Ca me fait un peu penser à cette chanson de Bénabar:
Waw, excellent ! *_*
J’étais curieux de voir comment tu t’en tirais avec ce genre de contrainte, maintenant je vois. ^^
Du coup ça m’intrigue, j’ai hâte de voir ce que tu as concocté. 😀
20 minutes corrections comprises ? Moi aussi j’ai hâte de voir ça !
Ce sont les exercices d’écriture qu’on a proposé à l’atelier des Imaginales, et Jean-Claude, Elisabeth et moi nous sommes également pliés à l’exercice dans les mêmes conditions que tout le monde. Du coup, j’ai converti certaines des consignes pour vous proposer un exercice par semaine cet été. 😉
Plus que de la nostalgie, une « épine amère et douce » : de la Saudade prospective… J’aime vraiment beaucoup, plus que ça même.
Fatalement, ça m’évoque des échos de Leonard Cohen par moment.

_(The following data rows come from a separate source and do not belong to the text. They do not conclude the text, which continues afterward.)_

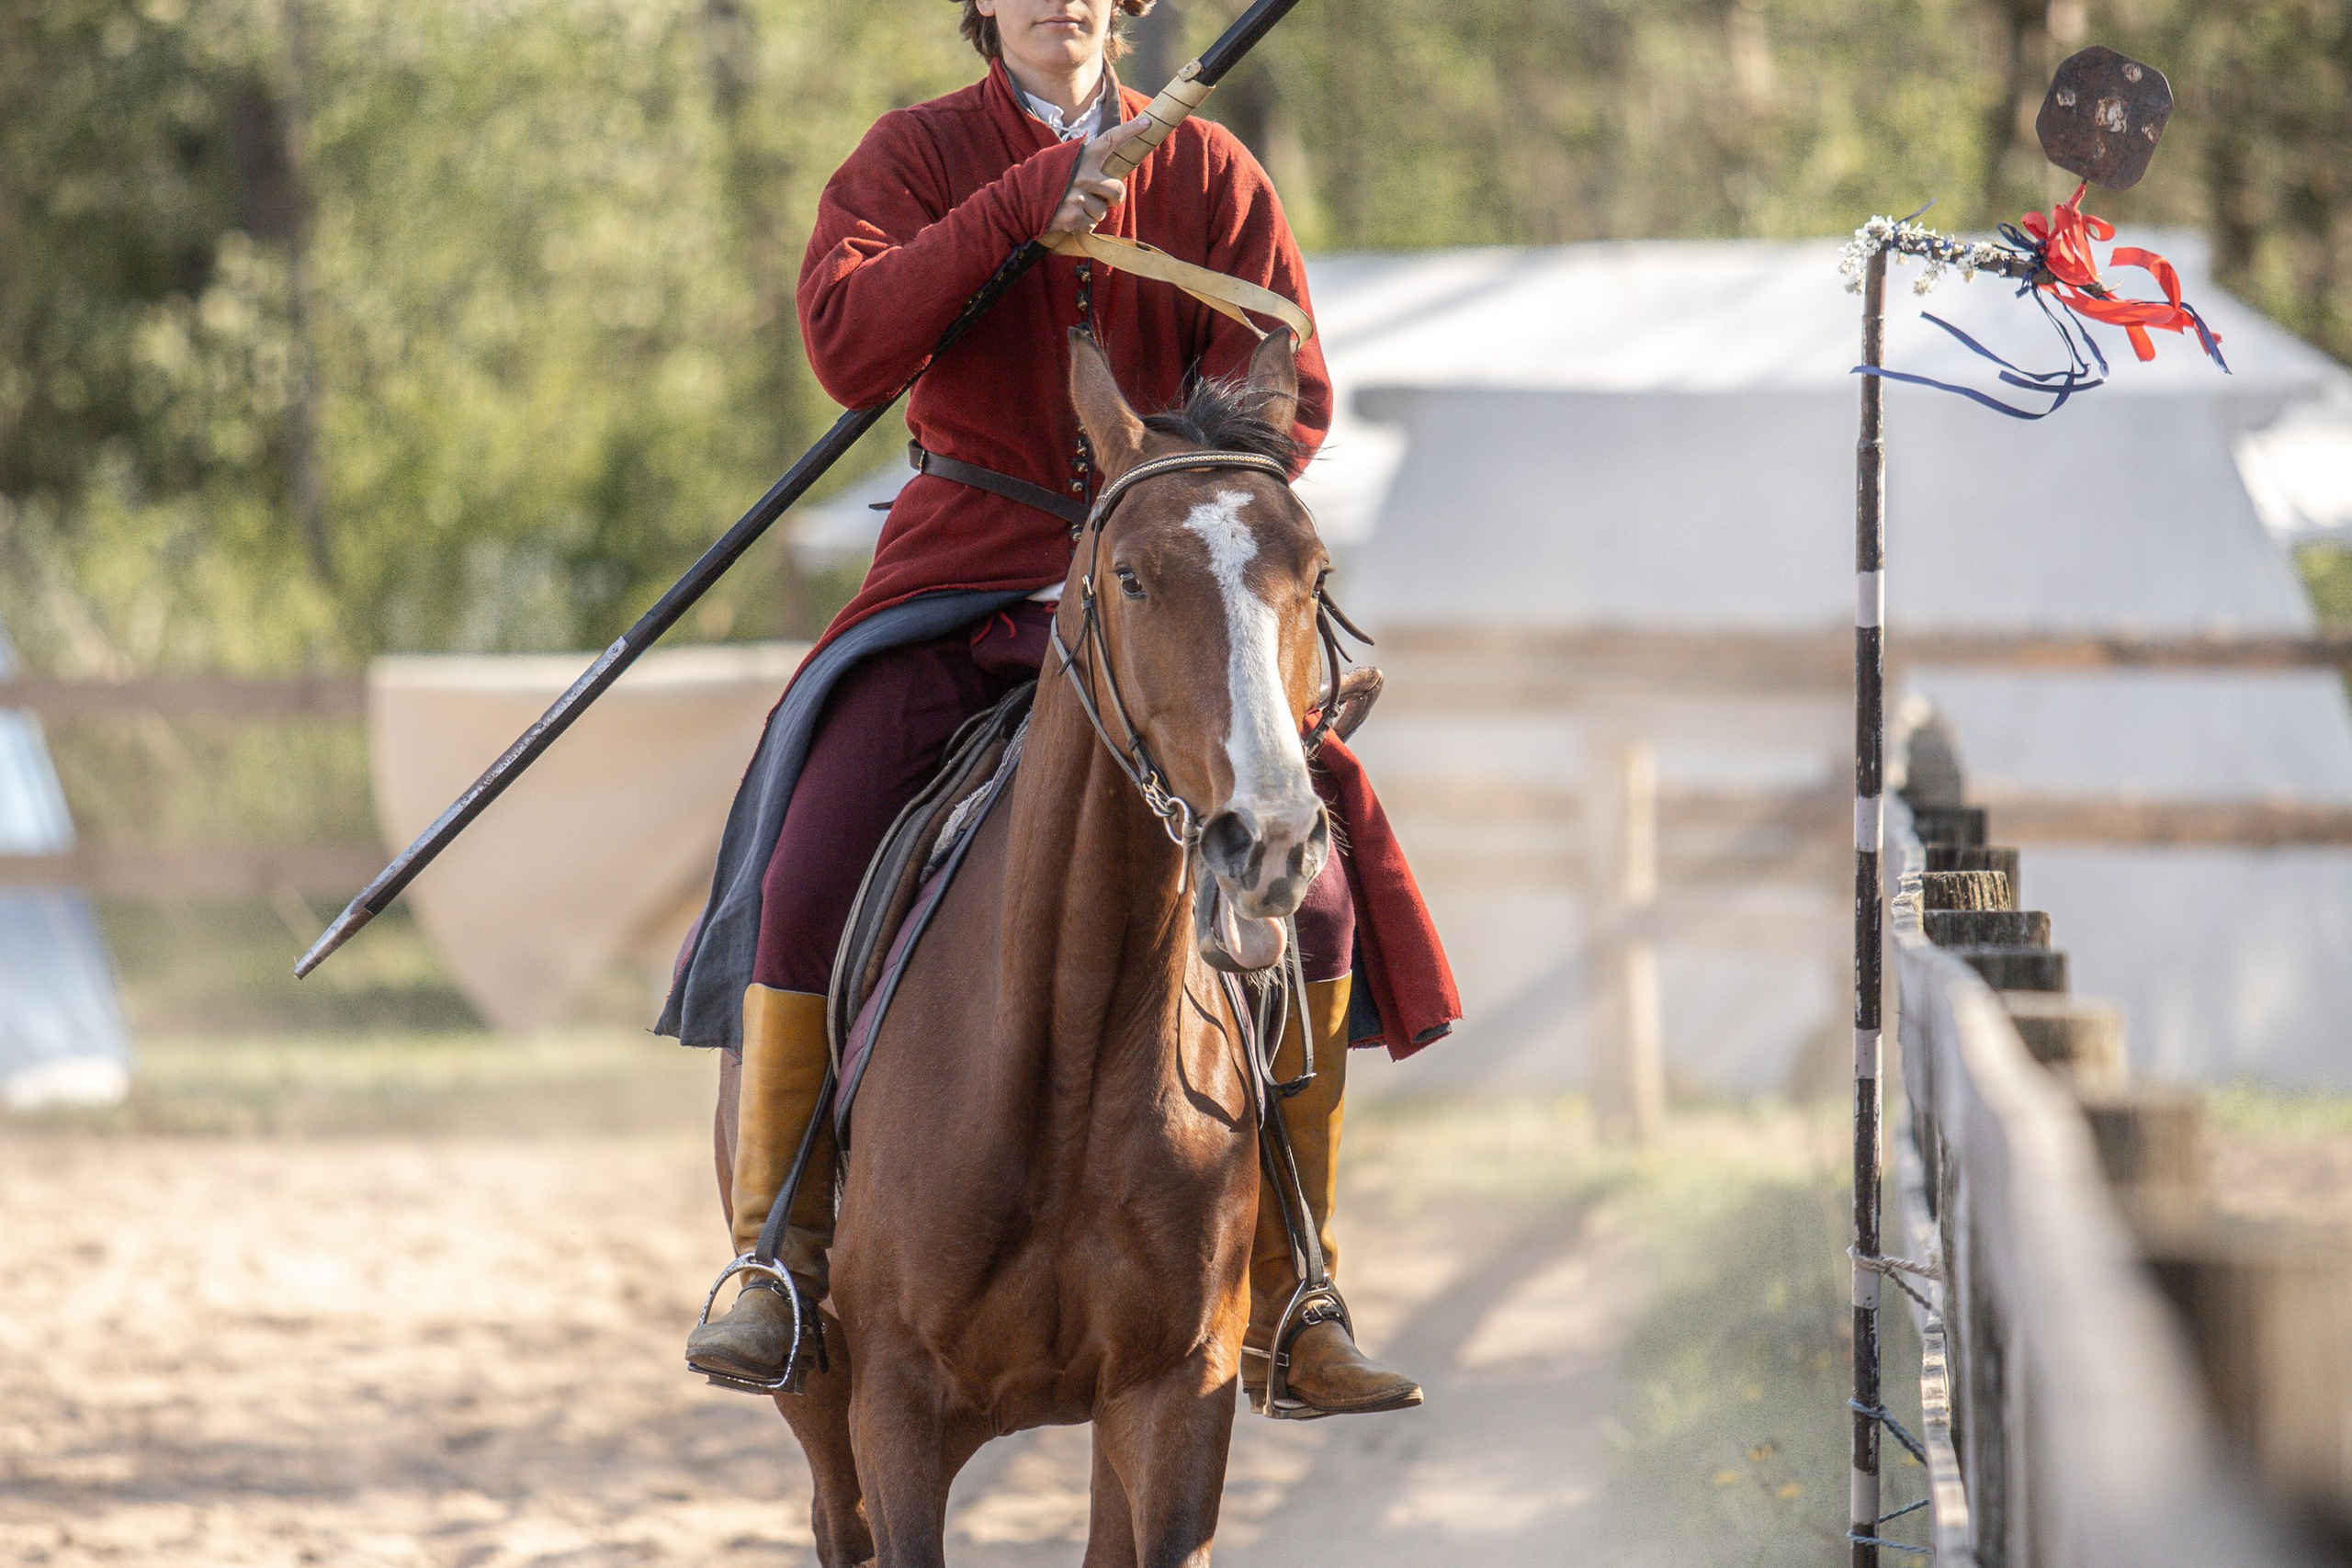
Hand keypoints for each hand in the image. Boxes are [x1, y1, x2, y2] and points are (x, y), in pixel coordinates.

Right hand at [1046, 117, 1152, 237]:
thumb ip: (1083, 162)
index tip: (1149, 123)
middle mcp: (1083, 174)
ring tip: (1074, 206)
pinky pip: (1091, 225)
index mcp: (1082, 156)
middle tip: (1102, 199)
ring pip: (1103, 212)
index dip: (1131, 131)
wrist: (1017, 201)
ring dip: (1093, 214)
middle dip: (1113, 198)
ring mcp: (1079, 196)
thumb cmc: (1044, 181)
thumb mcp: (1061, 161)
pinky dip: (1082, 225)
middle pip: (1118, 190)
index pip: (1111, 139)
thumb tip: (1109, 172)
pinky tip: (1068, 217)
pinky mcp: (1074, 216)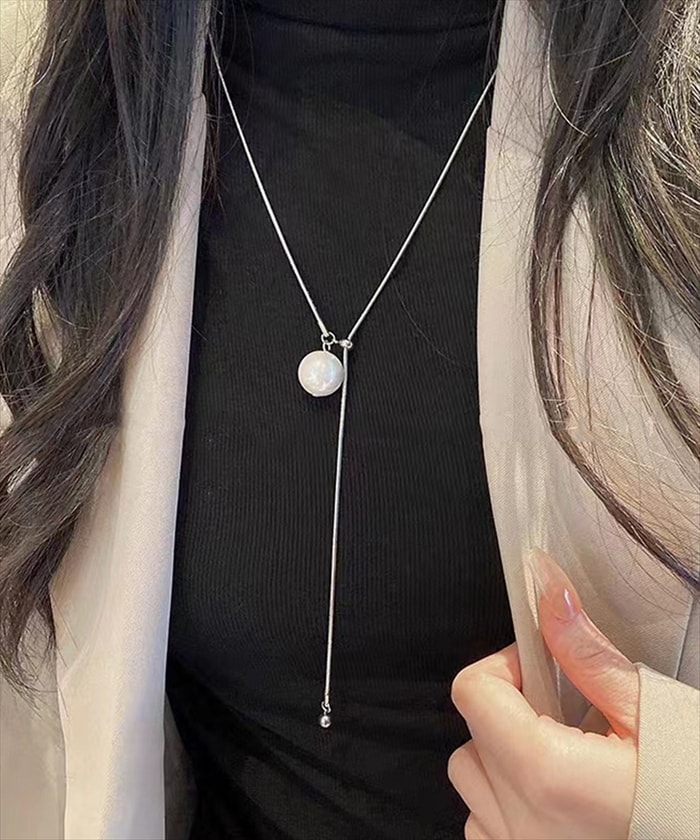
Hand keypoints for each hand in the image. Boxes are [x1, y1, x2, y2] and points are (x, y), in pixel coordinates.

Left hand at [448, 548, 638, 839]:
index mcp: (547, 773)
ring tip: (558, 757)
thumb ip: (586, 653)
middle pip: (471, 736)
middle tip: (561, 713)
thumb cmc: (693, 792)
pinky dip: (505, 804)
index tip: (537, 668)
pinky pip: (483, 826)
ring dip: (501, 759)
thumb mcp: (648, 712)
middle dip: (508, 711)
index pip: (473, 692)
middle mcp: (522, 822)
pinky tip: (552, 797)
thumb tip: (549, 591)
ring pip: (472, 783)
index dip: (504, 667)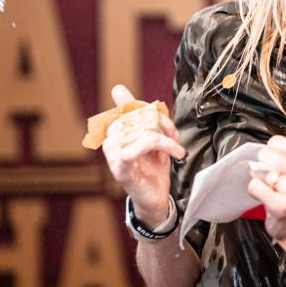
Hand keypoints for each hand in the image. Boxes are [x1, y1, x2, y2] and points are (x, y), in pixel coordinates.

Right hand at [102, 84, 185, 223]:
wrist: (156, 197)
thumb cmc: (153, 167)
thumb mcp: (150, 135)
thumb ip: (140, 114)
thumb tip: (117, 89)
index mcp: (115, 130)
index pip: (132, 107)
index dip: (153, 112)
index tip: (166, 125)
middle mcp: (110, 140)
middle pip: (140, 117)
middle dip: (164, 126)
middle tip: (174, 139)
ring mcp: (113, 155)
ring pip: (144, 130)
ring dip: (166, 140)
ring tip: (172, 151)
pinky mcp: (121, 168)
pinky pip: (140, 146)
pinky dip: (162, 147)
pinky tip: (169, 157)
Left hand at [247, 106, 285, 254]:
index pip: (273, 142)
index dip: (274, 155)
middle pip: (264, 155)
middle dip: (266, 169)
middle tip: (279, 182)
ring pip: (258, 172)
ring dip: (262, 183)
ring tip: (276, 192)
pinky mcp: (282, 205)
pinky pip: (254, 186)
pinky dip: (256, 193)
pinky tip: (269, 200)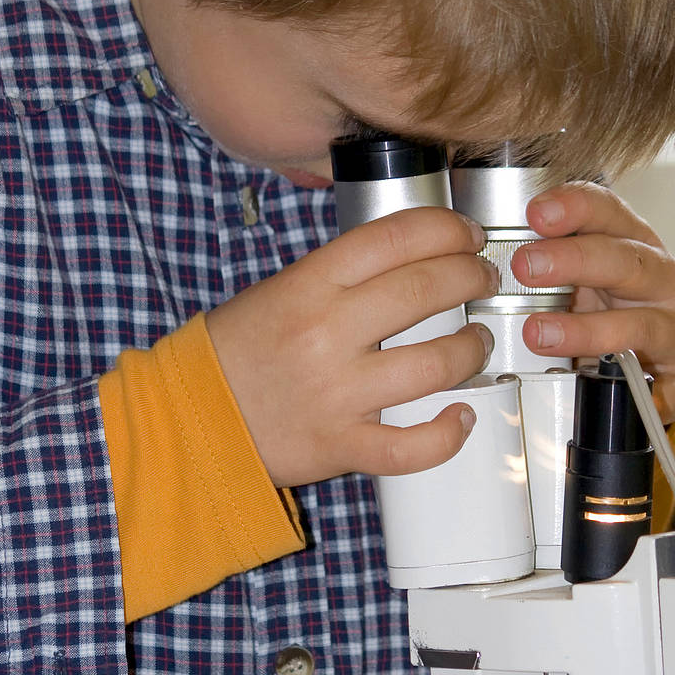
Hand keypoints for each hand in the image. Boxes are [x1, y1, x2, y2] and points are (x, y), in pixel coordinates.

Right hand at [205, 207, 496, 486]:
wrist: (192, 418)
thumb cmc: (239, 352)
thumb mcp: (281, 290)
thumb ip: (341, 275)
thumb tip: (413, 258)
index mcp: (309, 285)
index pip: (394, 238)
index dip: (445, 228)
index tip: (466, 234)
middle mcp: (326, 333)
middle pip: (425, 290)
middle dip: (470, 278)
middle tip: (481, 279)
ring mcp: (337, 393)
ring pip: (434, 365)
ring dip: (471, 349)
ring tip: (477, 341)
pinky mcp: (341, 445)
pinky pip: (410, 446)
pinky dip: (446, 434)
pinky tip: (461, 418)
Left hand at [511, 182, 674, 424]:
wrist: (647, 344)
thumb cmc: (604, 296)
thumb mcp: (576, 266)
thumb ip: (544, 251)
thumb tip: (481, 247)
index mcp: (633, 240)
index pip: (608, 210)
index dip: (574, 207)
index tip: (536, 213)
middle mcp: (659, 277)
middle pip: (623, 260)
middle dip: (573, 261)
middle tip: (524, 267)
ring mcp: (669, 325)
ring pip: (638, 324)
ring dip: (587, 330)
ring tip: (539, 334)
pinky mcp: (672, 372)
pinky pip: (668, 386)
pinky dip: (656, 394)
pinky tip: (639, 399)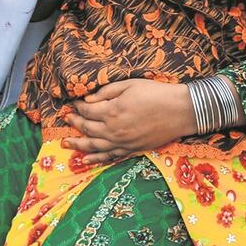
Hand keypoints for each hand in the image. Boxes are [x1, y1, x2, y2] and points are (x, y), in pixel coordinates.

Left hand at [62, 79, 196, 163]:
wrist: (181, 111)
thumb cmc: (155, 93)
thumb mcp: (128, 85)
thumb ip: (105, 93)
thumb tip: (87, 99)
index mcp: (112, 111)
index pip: (87, 110)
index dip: (78, 106)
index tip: (73, 102)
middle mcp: (114, 130)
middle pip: (87, 128)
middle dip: (74, 123)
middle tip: (66, 118)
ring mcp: (123, 143)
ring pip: (95, 146)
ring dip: (78, 144)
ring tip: (65, 143)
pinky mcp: (133, 150)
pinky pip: (110, 157)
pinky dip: (96, 159)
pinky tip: (86, 160)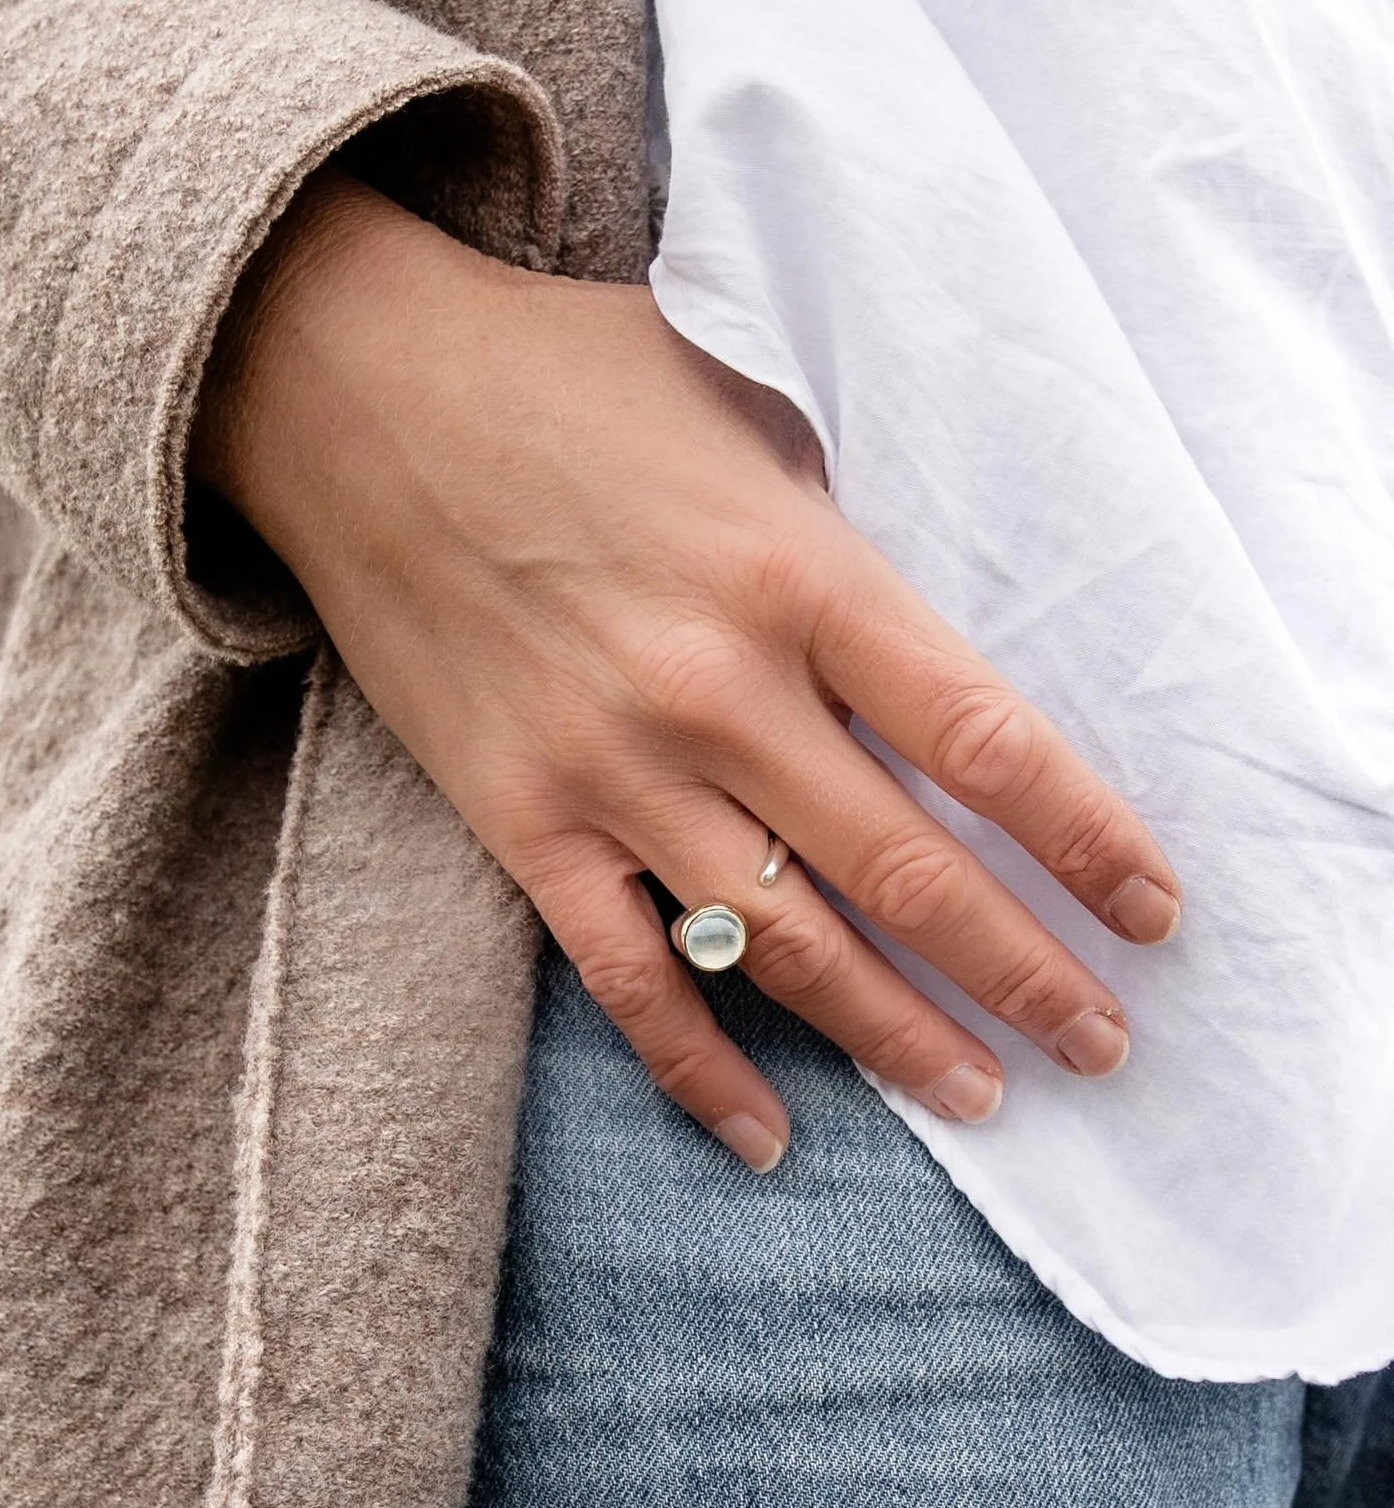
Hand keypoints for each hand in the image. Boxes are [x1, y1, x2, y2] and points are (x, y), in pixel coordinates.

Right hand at [193, 167, 1180, 1171]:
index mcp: (796, 572)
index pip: (983, 739)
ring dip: (895, 1034)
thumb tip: (914, 641)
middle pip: (906, 869)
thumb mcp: (743, 408)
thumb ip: (839, 536)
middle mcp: (716, 688)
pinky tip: (766, 1130)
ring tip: (981, 1095)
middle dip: (1021, 971)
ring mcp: (611, 766)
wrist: (359, 394)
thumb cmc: (565, 378)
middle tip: (1101, 1042)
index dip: (1084, 838)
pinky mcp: (519, 814)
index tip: (1148, 908)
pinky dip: (697, 1064)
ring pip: (783, 944)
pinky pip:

Comme tu joue de la distorsion du futur techniquement pour amplifier le ressenti! (c’est marrant mais Après la plupart prendront ce texte comme un texte triste, mais pour moi c’est plus complexe: un certain pragmatisme qui n’empêche pas de vivre les choses, une marque de défense qui n’empêche pas d’ouvrir l’armure. Du reste je pense qu’on n’aime pas vraiment quelqu’un tant qu’on n’a pas accepter l’éventualité de le perdre.
Et 20mn… et ta dernière phrase… Un petit coup d’humilité pour commencer la journée, merci Lionel 😉
Grand merci à toi 🙂
Le jeu sur le futur, c’est parce qu’Elisabeth avait voulu rendre la phrase d’origine (qui était au présent) plus difficile ou plus intrigante. Et j’ai tendance à suivre les consignes et les complications à la lettre pour voir ce que je peux en sortir sans les esquiver.
Très beau ! Belle réussite, et bonne idée que de poster ce genre d’exercice. L’urgence stimule…
Tout à fait 🙂 Elle force à ne pas se poser de questions et à s’autoriser à écrire, parce qu’on n’a pas la possibilité de tergiverser. Merci !
Tiens tiens, je me souviens qu’en vingt minutes, tu avais eu le temps d’écrire la phrase d’accroche, quand nous avons fait un atelier ensemble 😛
Sous-entendrais-tu que tes consignes sont meilleures? HEIN?
Très joli texte 🙂
Arf, je me rappelle de ce soir-là, je ne sais pas ce que j’avais, écran bleu total. Ca arrive 🙂
Salut Lionel,
Encore un souvenir des Imaginales….
Que nous prépares tu pour cet été?
Cyrille
Excellente question qui vaudra un article à part entière, sous peu 😉
Nice ! (prononcer naïce, en bon francais)
Pour les exercices d’ecritures, un truc qui peut etre rigolo c’est les Story Cubes (http://www.storycubes.com/), ou un procede equivalent. J’y avais deja pense pour plusieurs exercices ludiques en atelier, mais pour l’instant je m’en suis surtout servi avec mon gamin…
Cool pour les exercices, en tous cas, ca m’interesse.
Pascal
Rigolo, les StoryCubes, je ne connaissais pas. J’ai un jeu de cartes sur le même principe à la maison, mais je ne m’en suis pas encore servi sérieusement.
Le futur et un objet : Les choses, George Pérec. Sinon, cette chanson de Bénabar est l’une des rares que je supporte, sauf qu’elle est à mon avis gâchée par la « chute ».